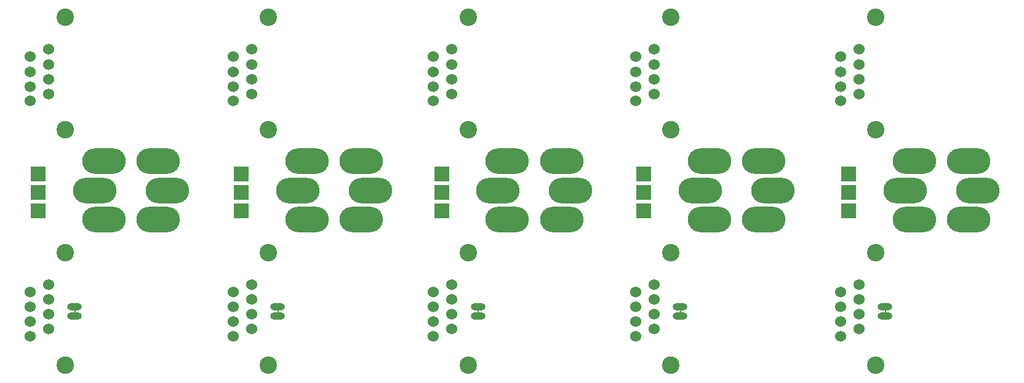
<source format=gbr>
%FSLAX23Y23*%
%MOIN*%
%ADD16O,0.07874X0.03937*%
%ADD13O,0.23622X0.13780*%
%ADD17R,0.01000X0.02000*%
%ADD14R,0.08000X0.08000*%
%ADD11C,0.06000*%
%ADD12C,0.09449*%
X000Y000D02*
D02*
D11*
X088Y368D03*
Y1643D03*
X088Y209D03*
Y1484D03*
X088Y449D03*
Y1724D03*
X088Y288D03*
Y1563D03*
X188Y328D03*
Y1603D03*
X188Y489D03*
Y1764D03*
X188Y408D03*
Y1683D03*
X188Y248D03*
Y1523D03*
X1188Y368D03*
Y1643D03*
X1188Y209D03*
Y1484D03*
X1188Y449D03*
Y1724D03*
X1188Y288D03*
Y1563D03*
X1288Y328D03*
Y1603D03*
X1288Y489D03*
Y1764D03*
X1288Y408D03*
Y1683D03*
X1288Y248D03*
Y1523D03*
X2273Y368D03*
Y1643D03*
X2273Y209D03*
Y1484D03*
X2273Y449D03*
Y1724D03*
X2273Y288D03*
Y1563D03*
X2373Y328D03*
Y1603D03*
X2373Y489D03*
Y1764D03*
X2373Y408D03*
Y1683D03*
X2373Y248D03*
Y1523D03*
X3368Y368D03*
Y1643D03*
X3368Y209D03*
Y1484D03*
X3368Y449D03*
Y1724D03*
X3368Y288D03*
Y1563D03*
X3468Y328D03*
Y1603D03*
X3468Y489D03*
Y1764D03*
X3468Y408D03*
Y1683D03*
X3468Y248D03*
Y1523D03*
X4478Y368D03*
Y1643D03*
X4478Y209D03*
Y1484D03*
X4478Y449D03*
Y1724D03*
X4478Y288D03*
Y1563D03*
X4578Y328D03*
Y1603D03*
X4578Y489D03*
Y1764D03*
X4578Y408D03*
Y1683D03*
X4578Y248D03*
Y1523D03*
D02*
D12*
X279Y052D03*
Y662D03*
Y1327D03*
Y1937D03*
X1379Y052D03*
Y662D03*
Y1327D03*
Y1937D03*
X2464Y052D03*
Y662D03*
Y1327D03*
Y1937D03*
X3559Y052D03*
Y662D03*
Y1327D03*
Y1937D03*
X4669Y052D03*
Y662D03*
Y1327D03*
Y1937D03*
D02*
D13*
X438Y997D03*
X488Y1157D03*
X488Y842D03*
X783Y842D03*
Y1157D03*
X832Y998D03*
X1538Y997D03*
X1588Y1157D03*
X1588Y842D03*
X1883Y842D03*
Y1157D03*
X1932Y998D03*
X2623Y997D03*
X2673Y1157D03*
X2673Y842D03*
X2968Y842D03*
Y1157D03*
X3017Y998D03*
X3718Y997D03*
X3768Y1157D03*
X3768Y842D03*
X4063Y842D03*
Y1157D03*
X4112Y998D03*
X4828Y997D03*
X4878Y1157D03*
X4878Y842D03*
X5173Y842D03*
Y1157D03*
X5222Y998D03*
D02*
D14*
X133Y887D03*
Y988D03*
Y1087D03*
X1233Y887D03*
Y988D03*
Y1087D03*
X2318Y887D03*
Y988D03*
Y1087D03*
X3413Y887D03*
Y988D03*
Y1087D03*
X4523Y887D03*
Y988D03*
Y1087D03*
D02*
D16*
X330Y320D03*
Y370D03*
X1430Y320D03*
Y370D03*
X2515Y320D03*
Y370D03*
X3610Y320D03*
Y370D03*
X4720Y320D03*
Y370D03*
D02*
D17*
X331Y345D03*
X1431D03*
X2516D03*
X3611D03*
X4721D03*
X000Y000D02*
M02*

</source>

=-=-=

**Problem details**
Set down exactly the lines of the listing above, from the line holding "X2515Y320D03*" through its last line, with nothing added.

**Expected output**
X2515Y320D03*
Y370D03*
X3610Y320D03*
Y370D03*
X4720Y320D03*
Y370D03*
D02*
D17*
X331Y345D03*
X1431D03*
X2516D03*
X3611D03*
X4721D03*
X000Y000D02*
M02*

</source>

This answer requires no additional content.